WHAT NEEDS TO BE DONE: List every program or script named in the NOTE and RUN lines of the LLVM code review text below.

[llvm] [LoadStoreVectorizer] Propagate alignment through contiguous chain (PR #145733)

Wed Jul 9 10:39:38 PDT 2025

================
@@ -0,0 +1,450 @@
+; NOTE: Assertions have been autogenerated by utils/update_test_checks.py UTC_ARGS: --version 5
+; RUN: opt -passes=load-store-vectorizer -S < %s | FileCheck %s
+
+; The IR has the first float3 labeled with align 16, and that 16 should
+; be propagated such that the second set of 4 values
+; can also be vectorized together.
----------------
dakersnar wrote:

This instcombine case is the only one I currently know of those benefits from this specific optimization, but I would suspect there _could_  be a different way to arrive at a pattern like this.

But let's ignore those hypotheticals, because I understand the desire to stick within the realm of known use cases. The question is, are we comfortable changing the `unpackLoadToAggregate` algorithm in InstCombine to recurse through nested structs?

https://github.com/llvm/llvm-project/blob/8c32f9517a1207e899ae5276838eb1670e605cba/llvm/lib/Transforms/InstCombine/InstCombineLoadStoreAlloca.cpp#L788-L801

I feel like implementing that would be a bit of a mess, and leads to questions like "how many layers deep should it recurse"? Unpacking one layer at a time and then adding the nested struct elements to the IC worklist to be independently operated on in a later iteration is a much cleaner solution and feels more in line with the design philosophy of InstCombine. I could be wrong though, open to feedback or challenges to my assumptions.

And just to be clear, in case my previous explanation was confusing, the reason it would have to recurse through all layers at once is because we cannot store the knowledge that "the second element of `load struct.float3 align 4` is aligned to 16" on the instruction; there isn't a syntax available to express that.

https://github.com/llvm/llvm-project/pull/145733

Collected data:
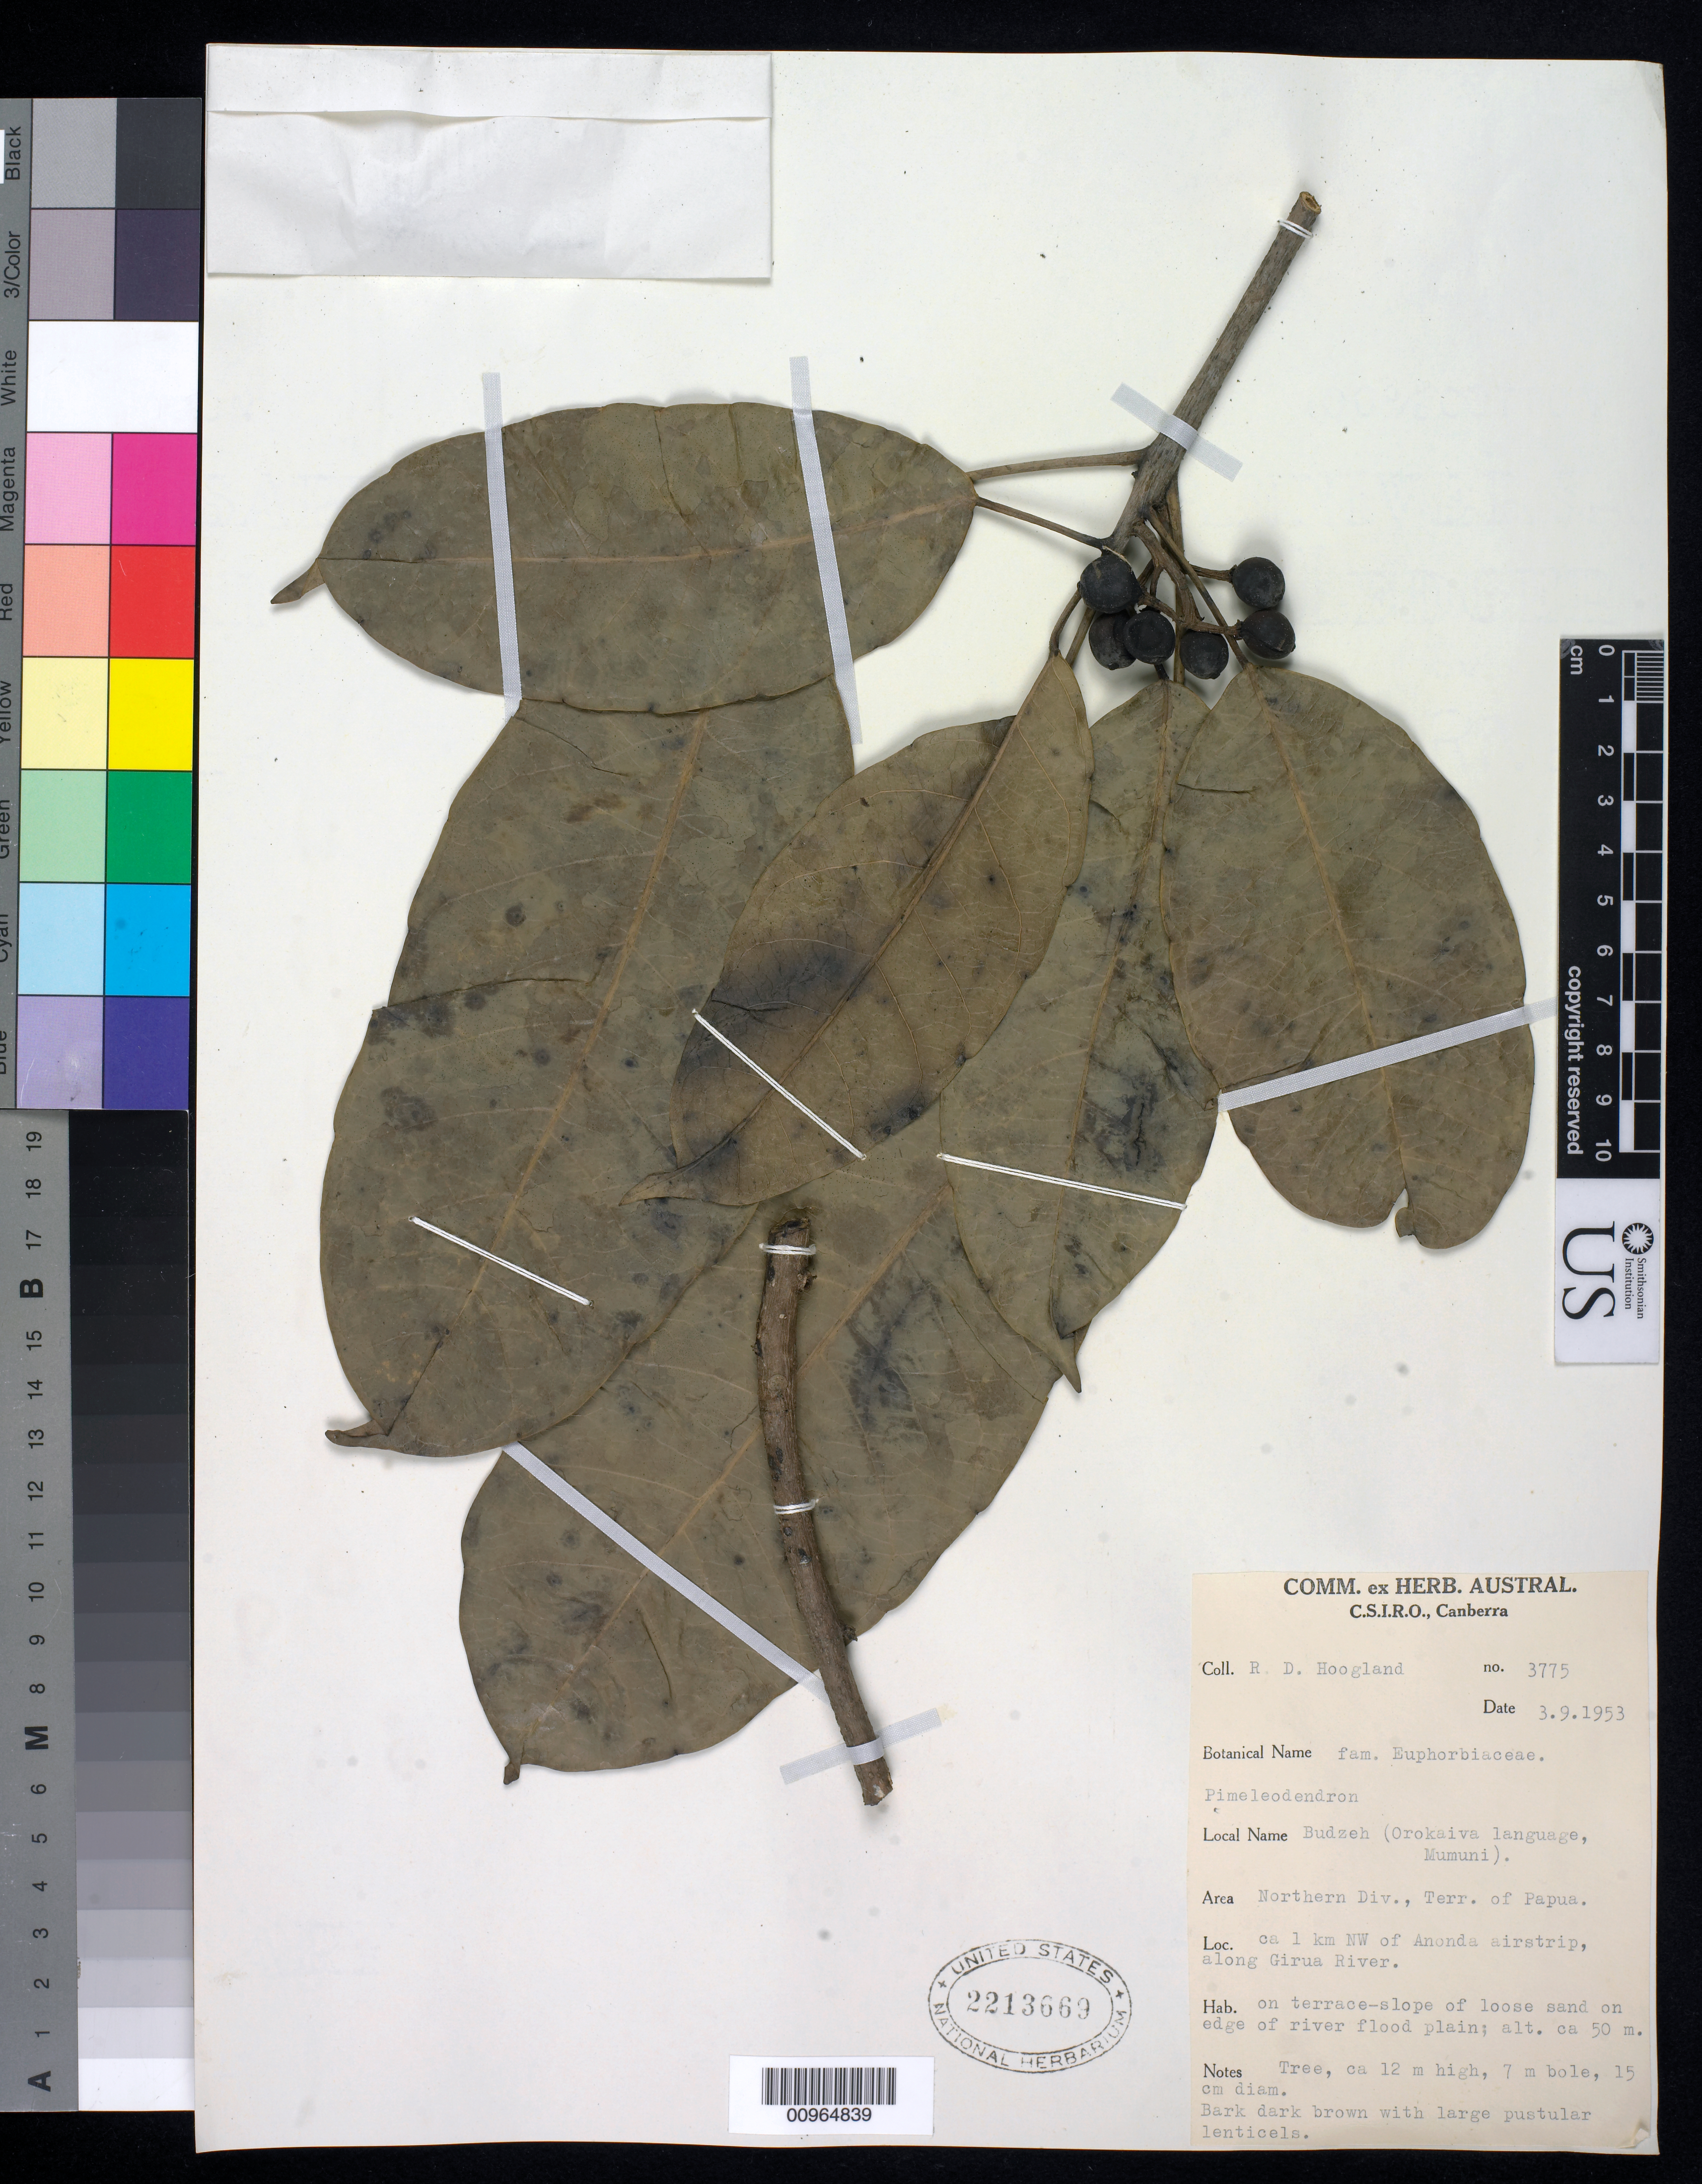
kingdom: Plantae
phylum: Tracheophyta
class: Magnoliopsida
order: Malpighiales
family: Euphorbiaceae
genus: Pimelodendron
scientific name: Pimelodendron sp.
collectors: R. D. Hoogland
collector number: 3775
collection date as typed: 03 Sep 1953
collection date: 1953-09-03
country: Papua New Guinea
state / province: Northern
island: New Guinea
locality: Northern Div., Terr. of Papua. ca 1 km NW of Anonda airstrip, along Girua River. On terrace-slope of loose sand on edge of river flood plain.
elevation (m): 50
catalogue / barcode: US 2213669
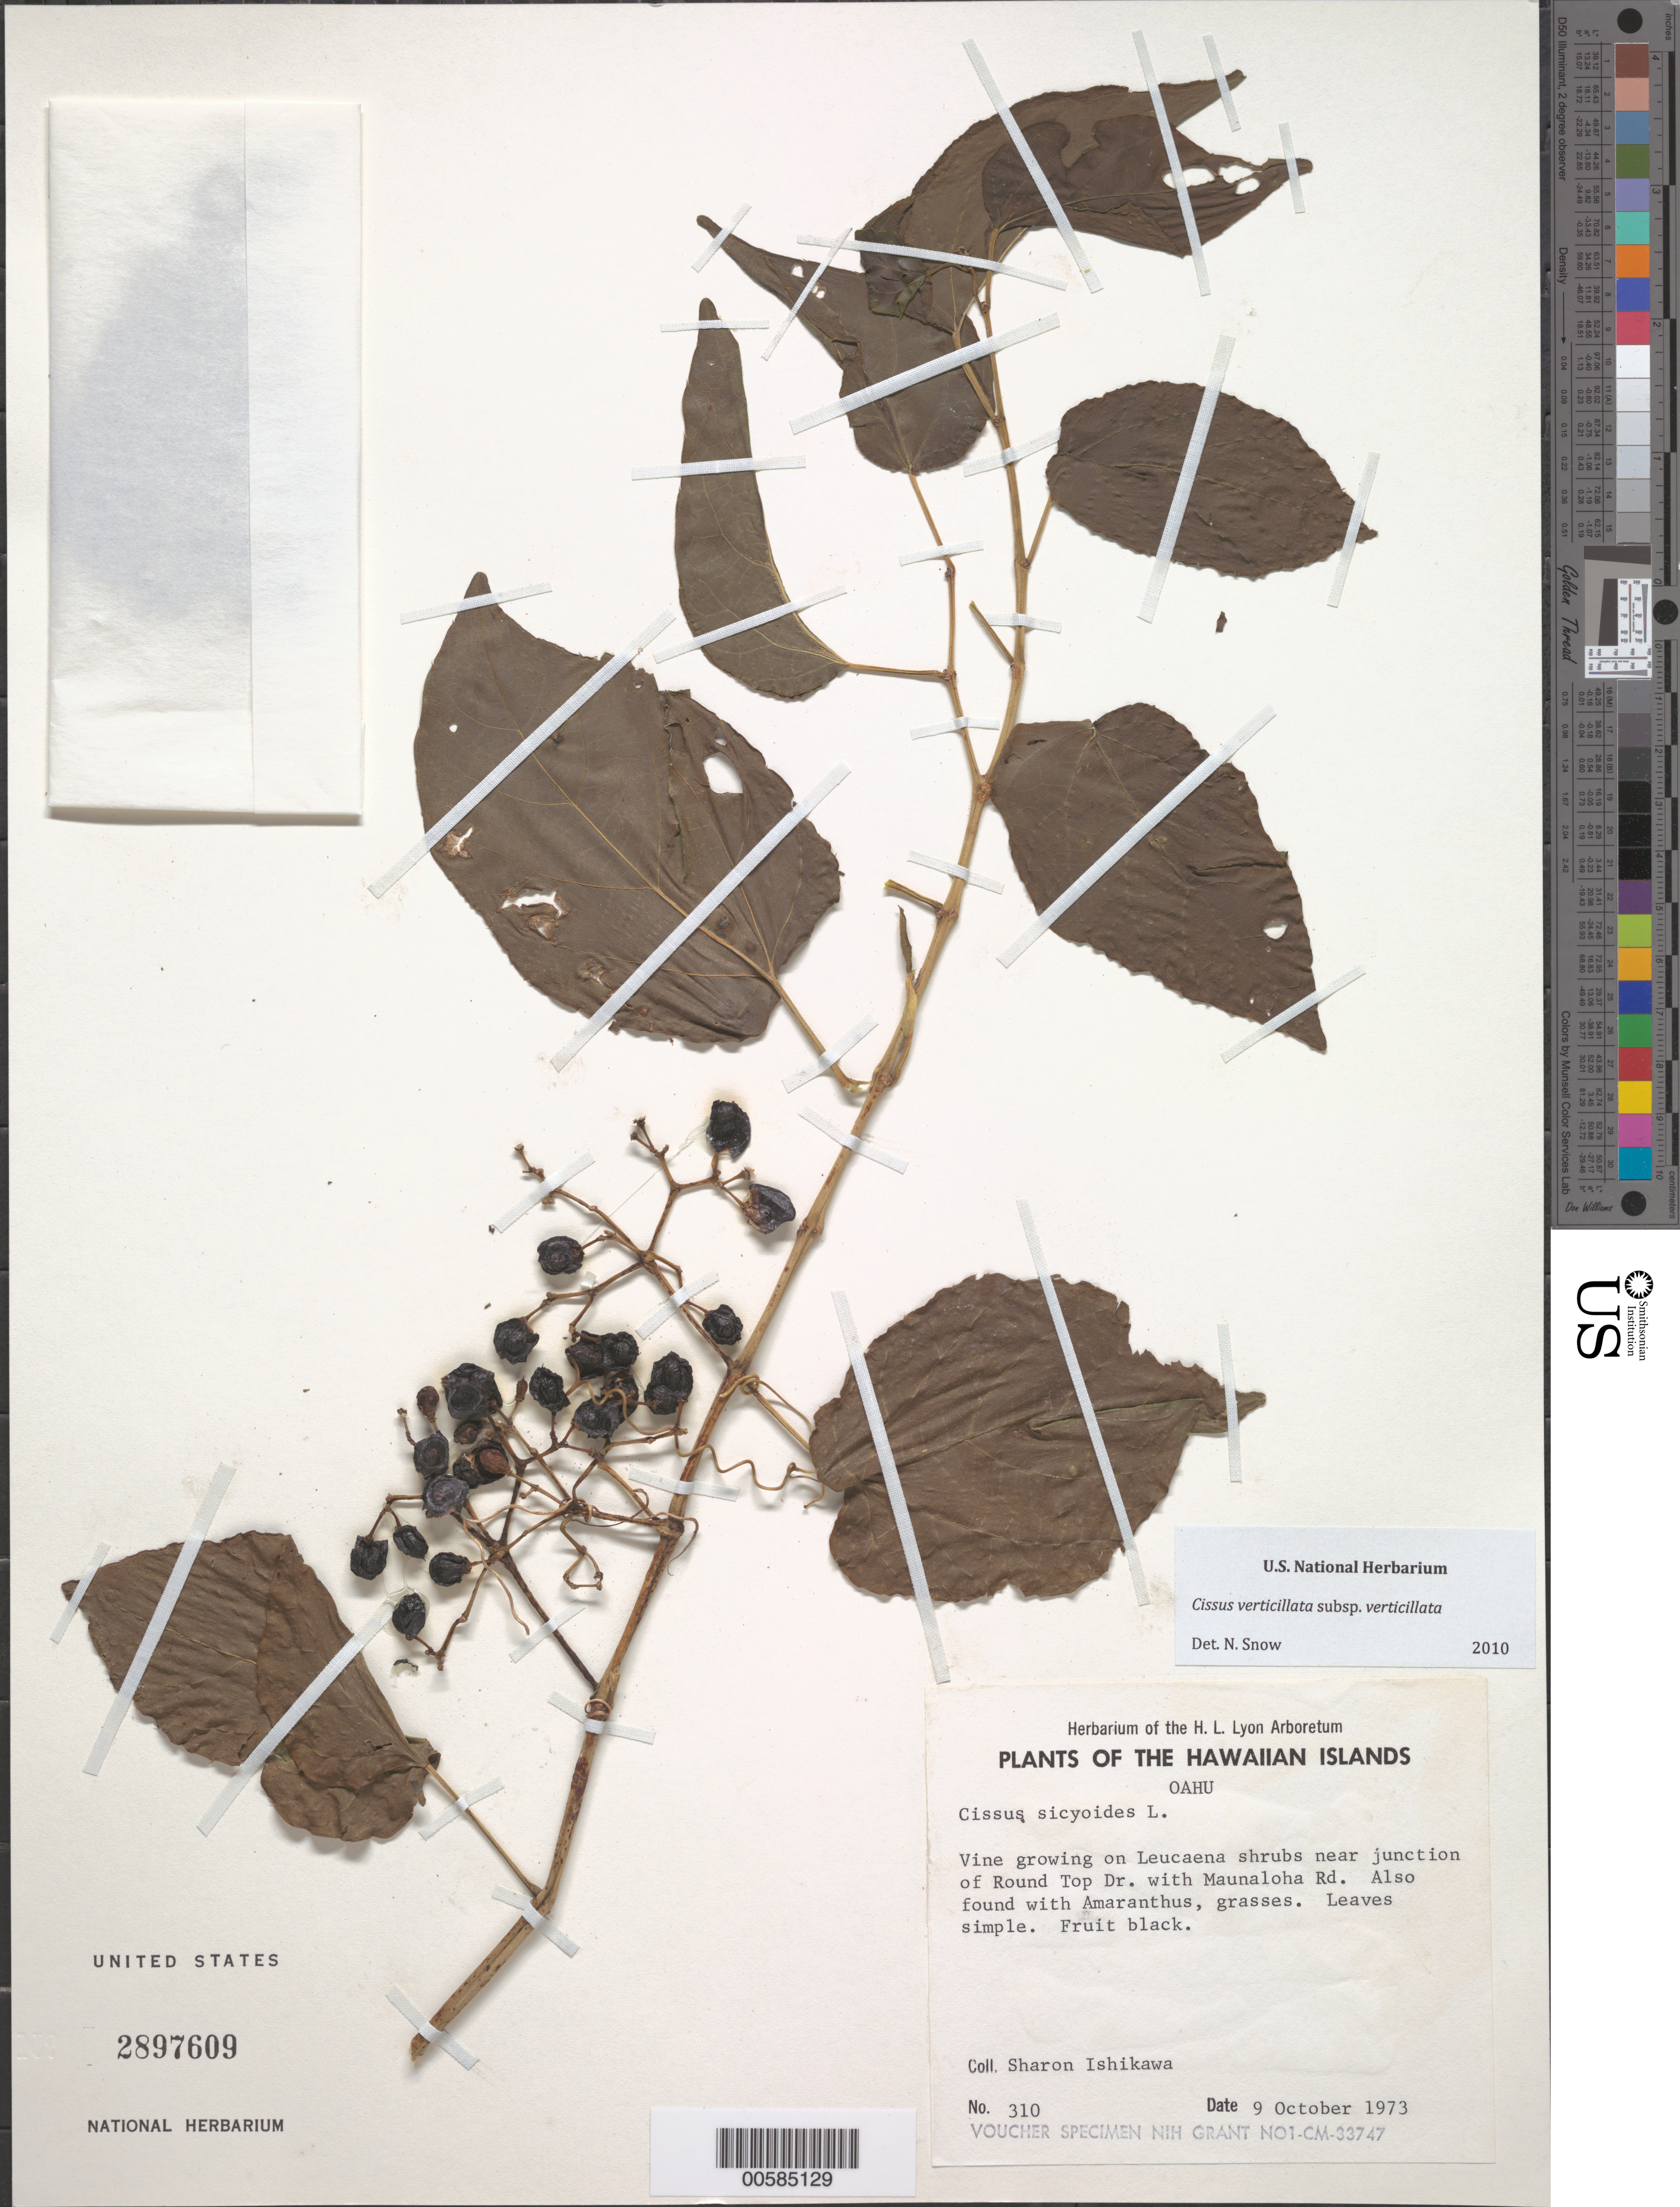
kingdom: Plantae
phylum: Tracheophyta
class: Magnoliopsida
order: Vitales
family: Vitaceae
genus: Cissus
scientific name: Cissus sicyoides subsp. verticillata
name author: (L.) Nicolson & C.E. Jarvis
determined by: Snow, N. W.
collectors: S. Ishikawa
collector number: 310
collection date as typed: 9 Oct 1973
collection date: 1973-10-09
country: United States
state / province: Hawaii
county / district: Honolulu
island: Oahu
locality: Near jct of Round Top Dr with Maunaloha Rd.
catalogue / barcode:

THE SOLUTION: utils/update_test_checks.py, opt, FileCheck